Personal information
- Nationality: British
- Born: 25 November 1956 (age 69)

Sport
- Sport: Rowing
- Club: Thames RC Upper Thames RC

= Beverly Jones =

British rower

Beverly Ann Jones (born 25 November 1956) is a retired British rower who competed at the 1980 Summer Olympics.

==Rowing career==
Jones won the quadruple sculls event, with Rosie Clugston, Jane Curry, Sue Handscomb and E Morris (cox), at the 1977 National Championships. Consequently she was selected in the quad boat for the 1977 World Rowing Championships for Great Britain. In 1978 she won quadruple sculls again at the 1978 National Championships before rowing in a second World Championships in 1979.

She was selected to represent Great Britain in the women's eight event at the 1980 Olympic Games in Montreal.
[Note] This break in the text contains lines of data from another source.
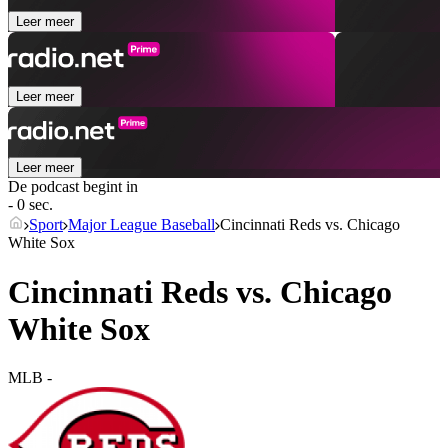
Leer meer
Leer meer
Leer meer
De podcast begint in
- 0 sec.
Sport
Major League Baseball
Cincinnati Reds vs. Chicago
White Sox
Cincinnati Reds vs. Chicago
White Sox
MLB
-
The crew which consisted of Gill Hodges, Joanna Toch, Penny Sweet, Lin Clark, Elizabeth Paton, Rosie Clugston, Nicola Boyes and Pauline Wright (cox) finished in fifth place.

She was part of the eight that won the national title rowing for Great Britain senior squad boat at the 1981 National Championships and a third World Championship appearance ensued at the 1981 World Rowing Championships in Munich. She part of the composite quadruple sculls crew, that won the national title, at the 1983 National Rowing Championships.